THE DELICATE HOUR (Molly Shanahan/Mad Shak): 60 minutes from memory

Republished by kind permission from The Dance Journal.

Molly Shanahan/Mad Shak’s “The Delicate Hour”–excerpt from Molly Shanahan on Vimeo.

Note taking is something I do when I attend a performance in the capacity of reviewer. I do this to remember important details so I can relive the piece when writing. But what if, at the request of the choreographer, you are asked not to take notes so you can have the full experience of the performance?

At first I was inclined to ignore the urge and proceed with my note taking, but I decided to oblige out of respect and accepted the challenge.

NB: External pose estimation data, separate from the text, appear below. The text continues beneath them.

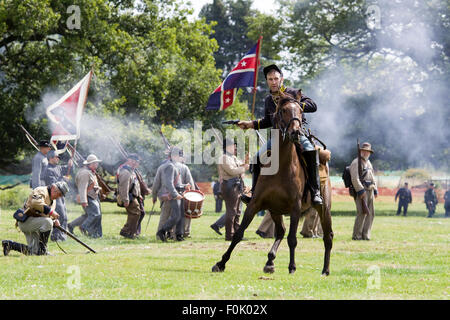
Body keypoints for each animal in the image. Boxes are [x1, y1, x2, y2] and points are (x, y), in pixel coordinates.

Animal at [212, 92, 334, 276]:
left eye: (300, 110)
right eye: (283, 110)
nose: (295, 132)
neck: (282, 166)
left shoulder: (295, 207)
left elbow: (292, 239)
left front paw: (292, 267)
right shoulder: (255, 204)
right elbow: (238, 233)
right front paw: (221, 263)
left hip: (323, 209)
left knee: (327, 237)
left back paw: (325, 269)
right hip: (275, 210)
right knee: (281, 231)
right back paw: (270, 261)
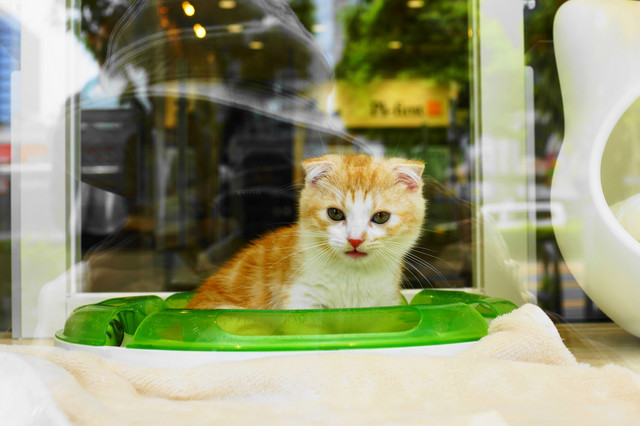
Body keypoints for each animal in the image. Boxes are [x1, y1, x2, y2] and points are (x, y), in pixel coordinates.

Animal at [186, 153, 426, 310]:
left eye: (381, 217)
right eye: (335, 213)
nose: (355, 239)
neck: (353, 276)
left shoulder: (386, 301)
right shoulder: (300, 298)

Pencil down. Note pad closed.

Darkness. Silence.

I wondered if not being able to take notes would prevent me from remembering sequences, important actions or specific details within the piece. But I pacified myself by holding on to the fact that if moments stood out, I would remember.

The Delicate Hour, a sixty-minute quartet, choreographed by Molly Shanahan, a PhD candidate at Temple University, took to the stage of Conwell Hall on Friday, January 23, 2015. This piece was a part of her ongoing project called “Stamina of Curiosity.”

photo by Bill Hebert
photo by Bill Hebert

A recipient of two National Performance Network Creation Funds Awards, a Chicago Dancemakers Forum Lab Artist Award, a Meier Achievement Award, among others.

Lights.

Four dancers stood downstage. Three females, one male.

They swayed. Breathed. Gestured.

They carved through the space with ease, never touching.

Lady in blue repeated a gesture that mimicked counting with your fingers.

Lady in red’s gesture was that of distributing cards, as if at a poker game.

Lady in brown, sliced sharply with palms facing down and hands crossing over each other.

Ten minutes into the performance I was confronted by the similar qualities shared by the dancing and the music. They were slow, unhurried and relaxed.

From the drone of one piece of musical composition to the low pitch of the strings in another, I was engulfed in sadness.

Sadness, coupled with the breathy release of the four dancers, and the dark house of the theatre, almost put me to sleep.

(photo credit: William Frederking Photography
Photo credit: William Frederking Photography

And then it happened.

A sustained, stationary movement phrase with the four dancers on a diagonal, built with energy causing the slashing, arching action to quicken, becoming more direct.

This shift in effort quality got me excited.

Variety! Yes!

Shanahan spent some time at Silo, a dance residency in rural Pennsylvania, where she was inspired by the hour of the sunset – The Delicate Hour. In her program notes, Shanahan admitted to having a love affair with movement. In The Delicate Hour, Shanahan distilled her choreography to the bones and, although repetitive at times, it offered viewers snapshots of well-framed poses staged by the dancers.

In its gestural simplicity, The Delicate Hour offered moments of partnering that were laced with contact improvisation. Strategically placed between stillness and movement, a dancer used her chin to stroke her partner’s back while another used her hand and gently placed it on her cast mate’s sacrum. Those were beautiful moments.

Breath initiated each step. It led them as they danced in silence.

It was audible and often times acted as the music.

The Delicate Hour, was subtle in movement manipulation and gentle in its delivery.

Anything in excess can be overwhelming.

The repetition and lack of variety in vocabulary overshadowed the organically performed phrases and the tender partnering moments.

Given the experimental sensibility of Shanahan’s process, the stage appeared to be a laboratory. This presented an aesthetic similar to that of the post-modern era of the 1960’s in the United States, when subjectivism, improvisation, and denial of the importance of technical virtuosity were heavily featured.

Shanahan writes that her research focuses on new movement language that expands the notions of body beyond those prescribed by Western approaches to dance. New? I’m not so sure but pleasantly crafted to engage the more tranquil viewer. [Conwell Dance Theater, Temple University, 1801 N Broad Street] January 23-24, 2015; madshak.com.